• SELECTED TEXT

Command Performance: Quinn Matt, No Stranger to Avalon, Takes on New Role Aboard the USS Ashland

Running a tight ship is a cliché for most corporate executives.

It’s the literal truth for Quinn Matt.

The longtime Avalon summer visitor, whose parents Mike and Carol own a home here, recently gained the assignment of a lifetime. He became the Navy commander of the USS Ashland, a prominent vessel graced with a complement of 350 sailors and perhaps 400 marines.

It will gain deployment at a future date, patrolling the world’s waters as a safeguard for the United States.

Matt does not view the promotion through the lens of the Navy having roughly 330,000 personnel and 150 surface ships, figures that he gave when asked.

It’s more like taking a thrilling responsibility to the next level.

“This is a great opportunity to lead the sailors, coming from all over the world,” he says. “From Ohio to Texas, Montana to Puerto Rico, and from the Philippines, we have a chance to pull a team together and make something special.

• SUPPLIED MATERIAL

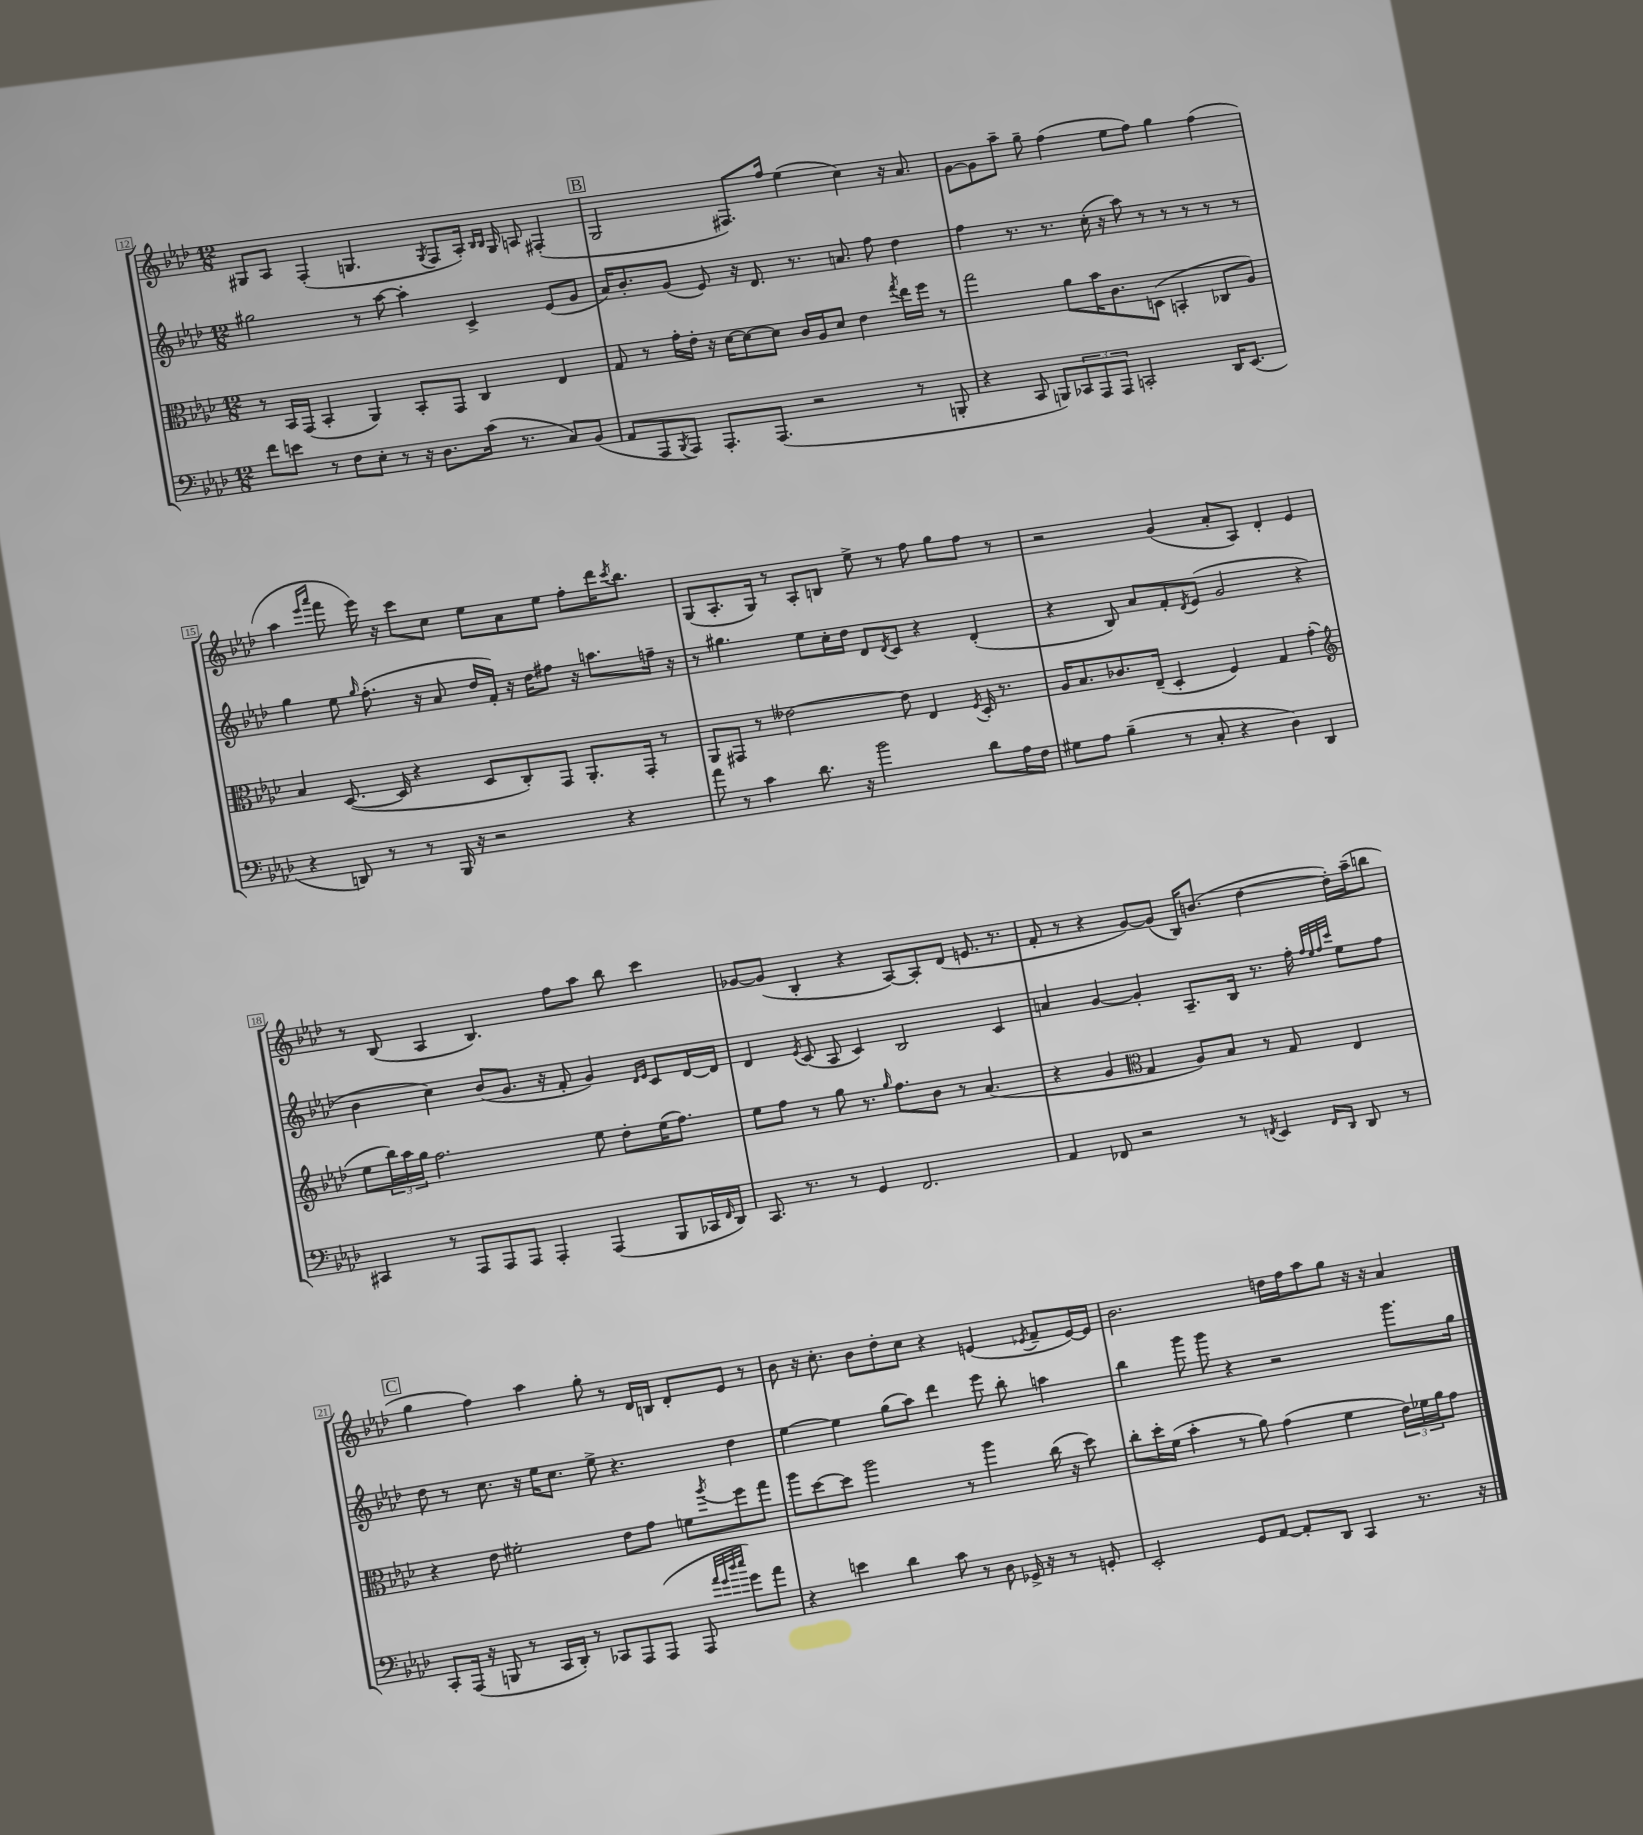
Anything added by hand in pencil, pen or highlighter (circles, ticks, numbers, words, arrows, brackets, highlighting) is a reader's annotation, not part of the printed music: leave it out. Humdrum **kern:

• WHAT NEEDS TO BE DONE
Carry on the article about Quinn Matt taking command of the USS Ashland, starting right after its last sentence.

• ANSWER FOR THE TASK
“You see these folks working together and it is something to behold.”

Matt, who has adored the beaches and ocean in Avalon for decades, will guide several hundred sailors and marines in one of his favorite places – the water.

“We are part of the nation’s ready on-call force if something would ever require a military response,” he indicates. “It’s an honor to be doing this on behalf of my country.

“I also love driving ships,” he adds. “When we have to operate the ship in close waters, everything has to be right the first time in order for the marines to succeed. It’s an adrenaline rush. This is what I love to do.”

He has been doing it for 17 years in the Navy, and this command is special. Matt cut his career teeth on the Ashland several years ago and worked his way up through several levels before becoming its commander.

To reach this level, he learned engine maintenance, operation planning, ship board evolutions, launching aircrafts, and numerous other skills on the job. He gleaned leadership nuggets from several successful and unsuccessful bosses, added his own mixture, and now applies his own command style for hundreds of people.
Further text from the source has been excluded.